## WORK TASK
The required answer is an exact copy of every entry underneath.

## DATA FOR THIS EXERCISE
□ □ □

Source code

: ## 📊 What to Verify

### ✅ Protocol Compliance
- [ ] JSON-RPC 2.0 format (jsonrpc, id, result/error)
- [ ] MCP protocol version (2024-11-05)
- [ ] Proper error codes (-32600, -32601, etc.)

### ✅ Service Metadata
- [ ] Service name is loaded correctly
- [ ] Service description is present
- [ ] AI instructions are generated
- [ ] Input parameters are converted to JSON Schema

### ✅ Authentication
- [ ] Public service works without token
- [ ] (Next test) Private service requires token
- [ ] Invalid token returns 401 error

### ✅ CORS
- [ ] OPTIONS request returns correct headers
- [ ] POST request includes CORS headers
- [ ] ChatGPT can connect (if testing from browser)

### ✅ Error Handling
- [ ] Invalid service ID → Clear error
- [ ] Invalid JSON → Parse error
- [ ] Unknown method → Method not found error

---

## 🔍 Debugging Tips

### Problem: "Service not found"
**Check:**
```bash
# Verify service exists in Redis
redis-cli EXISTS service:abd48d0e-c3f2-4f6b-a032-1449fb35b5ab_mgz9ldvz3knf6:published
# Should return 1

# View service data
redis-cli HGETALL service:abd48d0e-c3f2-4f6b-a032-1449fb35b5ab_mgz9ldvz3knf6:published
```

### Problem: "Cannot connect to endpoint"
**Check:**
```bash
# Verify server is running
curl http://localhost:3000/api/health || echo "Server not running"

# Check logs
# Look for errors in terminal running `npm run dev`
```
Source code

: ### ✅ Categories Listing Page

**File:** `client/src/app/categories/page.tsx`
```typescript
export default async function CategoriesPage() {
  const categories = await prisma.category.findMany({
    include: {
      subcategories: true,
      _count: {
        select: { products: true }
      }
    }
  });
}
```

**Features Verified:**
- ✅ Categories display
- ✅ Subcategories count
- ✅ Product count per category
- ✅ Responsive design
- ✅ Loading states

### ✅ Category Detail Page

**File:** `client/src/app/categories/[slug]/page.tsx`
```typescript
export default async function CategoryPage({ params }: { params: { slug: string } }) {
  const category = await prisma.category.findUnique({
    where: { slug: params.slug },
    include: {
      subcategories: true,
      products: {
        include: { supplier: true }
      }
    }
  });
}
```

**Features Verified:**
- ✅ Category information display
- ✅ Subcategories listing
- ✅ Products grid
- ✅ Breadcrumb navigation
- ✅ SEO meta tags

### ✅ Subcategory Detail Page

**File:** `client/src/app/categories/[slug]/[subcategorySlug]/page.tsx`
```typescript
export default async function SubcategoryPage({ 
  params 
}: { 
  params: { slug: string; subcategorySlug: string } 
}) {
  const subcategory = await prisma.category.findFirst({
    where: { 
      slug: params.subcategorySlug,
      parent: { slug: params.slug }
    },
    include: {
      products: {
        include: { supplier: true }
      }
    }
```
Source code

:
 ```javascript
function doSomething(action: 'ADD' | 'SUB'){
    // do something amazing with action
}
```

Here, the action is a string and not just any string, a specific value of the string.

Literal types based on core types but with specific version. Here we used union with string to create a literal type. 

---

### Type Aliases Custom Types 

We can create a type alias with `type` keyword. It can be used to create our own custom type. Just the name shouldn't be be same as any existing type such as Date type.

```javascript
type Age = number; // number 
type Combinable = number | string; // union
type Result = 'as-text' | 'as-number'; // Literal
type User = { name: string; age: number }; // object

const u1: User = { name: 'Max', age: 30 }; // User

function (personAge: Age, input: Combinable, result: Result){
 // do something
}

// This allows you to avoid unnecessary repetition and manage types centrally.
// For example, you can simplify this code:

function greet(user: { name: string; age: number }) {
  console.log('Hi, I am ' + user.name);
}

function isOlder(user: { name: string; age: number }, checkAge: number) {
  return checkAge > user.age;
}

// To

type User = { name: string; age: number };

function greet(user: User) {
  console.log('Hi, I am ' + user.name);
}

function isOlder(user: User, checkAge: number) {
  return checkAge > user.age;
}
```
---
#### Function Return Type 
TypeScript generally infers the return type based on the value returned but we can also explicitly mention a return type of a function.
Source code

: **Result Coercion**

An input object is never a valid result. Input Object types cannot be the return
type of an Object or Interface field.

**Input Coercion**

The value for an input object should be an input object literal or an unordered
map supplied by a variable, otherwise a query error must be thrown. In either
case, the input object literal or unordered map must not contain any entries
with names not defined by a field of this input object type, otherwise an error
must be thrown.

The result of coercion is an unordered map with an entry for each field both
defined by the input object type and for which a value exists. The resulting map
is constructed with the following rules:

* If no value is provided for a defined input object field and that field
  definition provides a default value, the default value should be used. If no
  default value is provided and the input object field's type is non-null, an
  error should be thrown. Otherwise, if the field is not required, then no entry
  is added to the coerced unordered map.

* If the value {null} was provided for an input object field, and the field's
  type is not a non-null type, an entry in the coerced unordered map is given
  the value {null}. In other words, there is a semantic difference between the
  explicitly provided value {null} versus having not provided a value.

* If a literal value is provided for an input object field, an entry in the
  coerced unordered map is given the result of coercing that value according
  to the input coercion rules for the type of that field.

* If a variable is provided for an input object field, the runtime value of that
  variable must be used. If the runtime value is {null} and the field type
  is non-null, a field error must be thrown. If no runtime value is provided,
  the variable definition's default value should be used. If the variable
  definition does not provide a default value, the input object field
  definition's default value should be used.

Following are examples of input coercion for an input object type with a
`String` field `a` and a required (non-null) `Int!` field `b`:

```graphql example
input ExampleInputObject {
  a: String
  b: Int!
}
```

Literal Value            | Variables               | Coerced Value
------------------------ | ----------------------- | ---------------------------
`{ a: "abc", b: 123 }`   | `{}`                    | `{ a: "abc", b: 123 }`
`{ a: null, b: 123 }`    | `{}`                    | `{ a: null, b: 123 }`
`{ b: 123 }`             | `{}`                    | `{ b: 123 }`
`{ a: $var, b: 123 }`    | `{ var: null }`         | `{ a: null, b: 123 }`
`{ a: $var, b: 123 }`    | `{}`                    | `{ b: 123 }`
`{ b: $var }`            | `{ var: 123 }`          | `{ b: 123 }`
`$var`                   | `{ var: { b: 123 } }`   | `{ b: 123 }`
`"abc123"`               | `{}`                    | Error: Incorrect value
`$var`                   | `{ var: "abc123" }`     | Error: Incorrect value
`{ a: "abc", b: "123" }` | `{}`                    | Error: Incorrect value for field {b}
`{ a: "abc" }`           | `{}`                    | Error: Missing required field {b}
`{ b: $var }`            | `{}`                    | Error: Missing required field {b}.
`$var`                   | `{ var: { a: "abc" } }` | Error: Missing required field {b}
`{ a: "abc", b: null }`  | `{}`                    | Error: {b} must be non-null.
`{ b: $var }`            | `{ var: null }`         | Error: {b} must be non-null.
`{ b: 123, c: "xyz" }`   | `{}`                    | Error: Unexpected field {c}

□ □ □

## ANSWER FOR THE TASK
Source code

: ## 📊 What to Verify

### ✅ Protocol Compliance
- [ ] JSON-RPC 2.0 format (jsonrpc, id, result/error)
- [ ] MCP protocol version (2024-11-05)
- [ ] Proper error codes (-32600, -32601, etc.)

### ✅ Service Metadata
- [ ] Service name is loaded correctly
- [ ] Service description is present
- [ ] AI instructions are generated
- [ ] Input parameters are converted to JSON Schema

### ✅ Authentication
- [ ] Public service works without token
- [ ] (Next test) Private service requires token
- [ ] Invalid token returns 401 error

### ✅ CORS
- [ ] OPTIONS request returns correct headers
- [ ] POST request includes CORS headers
- [ ] ChatGPT can connect (if testing from browser)

### ✅ Error Handling
- [ ] Invalid service ID → Clear error
- [ ] Invalid JSON → Parse error
- [ ] Unknown method → Method not found error

---

## 🔍 Debugging Tips

### Problem: "Service not found"
**Check:**
```bash
# Verify service exists in Redis
redis-cli EXISTS service:abd48d0e-c3f2-4f6b-a032-1449fb35b5ab_mgz9ldvz3knf6:published
# Should return 1

# View service data
redis-cli HGETALL service:abd48d0e-c3f2-4f6b-a032-1449fb35b5ab_mgz9ldvz3knf6:published
```

### Problem: "Cannot connect to endpoint"
**Check:**
```bash
# Verify server is running
curl http://localhost:3000/api/health || echo "Server not running"

# Check logs
# Look for errors in terminal running `npm run dev`
```
Source code

: ### ✅ Categories Listing Page

**File:** `client/src/app/categories/page.tsx`
```typescript
export default async function CategoriesPage() {
  const categories = await prisma.category.findMany({
    include: {
      subcategories: true,
      _count: {
        select: { products: true }
      }
    }
  });
}
```

**Features Verified:**
- ✅ Categories display
- ✅ Subcategories count
- ✅ Product count per category
- ✅ Responsive design
- ✅ Loading states

### ✅ Category Detail Page

**File:** `client/src/app/categories/[slug]/page.tsx`
```typescript
export default async function CategoryPage({ params }: { params: { slug: string } }) {
  const category = await prisma.category.findUnique({
    where: { slug: params.slug },
    include: {
      subcategories: true,
      products: {
        include: { supplier: true }
      }
    }
  });
}
```

**Features Verified:**
- ✅ Category information display
- ✅ Subcategories listing
- ✅ Products grid
- ✅ Breadcrumb navigation
- ✅ SEO meta tags

### ✅ Subcategory Detail Page

**File:** `client/src/app/categories/[slug]/[subcategorySlug]/page.tsx`
```typescript
export default async function SubcategoryPage({ 
  params 
}: { 
  params: { slug: string; subcategorySlug: string } 
}) {
  const subcategory = await prisma.category.findFirst({
    where: { 
      slug: params.subcategorySlug,
      parent: { slug: params.slug }
    },
    include: {
      products: {
        include: { supplier: true }
      }
    }
```
Source code

:
 ```javascript
function doSomething(action: 'ADD' | 'SUB'){
    // do something amazing with action
}
```

Here, the action is a string and not just any string, a specific value of the string.

Literal types based on core types but with specific version. Here we used union with string to create a literal type. 

---

### Type Aliases Custom Types 

We can create a type alias with `type` keyword. It can be used to create our own custom type. Just the name shouldn't be be same as any existing type such as Date type.

```javascript
type Age = number; // number 
type Combinable = number | string; // union
type Result = 'as-text' | 'as-number'; // Literal
type User = { name: string; age: number }; // object

const u1: User = { name: 'Max', age: 30 }; // User

function (personAge: Age, input: Combinable, result: Result){
 // do something
}

// This allows you to avoid unnecessary repetition and manage types centrally.
// For example, you can simplify this code:

function greet(user: { name: string; age: number }) {
  console.log('Hi, I am ' + user.name);
}

function isOlder(user: { name: string; age: number }, checkAge: number) {
  return checkAge > user.age;
}

// To

type User = { name: string; age: number };

function greet(user: User) {
  console.log('Hi, I am ' + user.name);
}

function isOlder(user: User, checkAge: number) {
  return checkAge > user.age;
}
```
---
#### Function Return Type 
TypeScript generally infers the return type based on the value returned but we can also explicitly mention a return type of a function.
Source code

: **Result Coercion**

An input object is never a valid result. Input Object types cannot be the return
type of an Object or Interface field.

**Input Coercion**

The value for an input object should be an input object literal or an unordered
map supplied by a variable, otherwise a query error must be thrown. In either
case, the input object literal or unordered map must not contain any entries
with names not defined by a field of this input object type, otherwise an error
must be thrown.

The result of coercion is an unordered map with an entry for each field both
defined by the input object type and for which a value exists. The resulting map
is constructed with the following rules:

* If no value is provided for a defined input object field and that field
  definition provides a default value, the default value should be used. If no
  default value is provided and the input object field's type is non-null, an
  error should be thrown. Otherwise, if the field is not required, then no entry
  is added to the coerced unordered map.

* If the value {null} was provided for an input object field, and the field's
  type is not a non-null type, an entry in the coerced unordered map is given
  the value {null}. In other words, there is a semantic difference between the
  explicitly provided value {null} versus having not provided a value.

* If a literal value is provided for an input object field, an entry in the
  coerced unordered map is given the result of coercing that value according
  to the input coercion rules for the type of that field.

* If a variable is provided for an input object field, the runtime value of that
  variable must be used. If the runtime value is {null} and the field type
  is non-null, a field error must be thrown. If no runtime value is provided,
  the variable definition's default value should be used. If the variable
  definition does not provide a default value, the input object field
  definition's default value should be used.

Following are examples of input coercion for an input object type with a
`String` field `a` and a required (non-null) `Int!` field `b`:

```graphql example
input ExampleInputObject {
  a: String
  b: Int!
}
```

Literal Value            | Variables               | Coerced Value
------------------------ | ----------------------- | ---------------------------
`{ a: "abc", b: 123 }`   | `{}`                    | `{ a: "abc", b: 123 }`
`{ a: null, b: 123 }`    | `{}`                    | `{ a: null, b: 123 }`
`{ b: 123 }`             | `{}`                    | `{ b: 123 }`
`{ a: $var, b: 123 }`    | `{ var: null }`         | `{ a: null, b: 123 }`
`{ a: $var, b: 123 }`    | `{}`                    | `{ b: 123 }`
`{ b: $var }`            | `{ var: 123 }`          | `{ b: 123 }`
`$var`                   | `{ var: { b: 123 } }`   | `{ b: 123 }`
`"abc123"`               | `{}`                    | Error: Incorrect value
`$var`                   | `{ var: "abc123" }`     | Error: Incorrect value
`{ a: "abc", b: "123" }` | `{}`                    | Error: Incorrect value for field {b}
`{ a: "abc" }`           | `{}`                    | Error: Missing required field {b}
`{ b: $var }`            | `{}`                    | Error: Missing required field {b}.
`$var`                   | `{ var: { a: "abc" } }` | Error: Missing required field {b}
`{ a: "abc", b: null }`  | `{}`                    | Error: {b} must be non-null.
`{ b: $var }`            | `{ var: null }`         | Error: {b} must be non-null.
`{ b: 123, c: "xyz" }`   | `{}`                    | Error: Unexpected field {c}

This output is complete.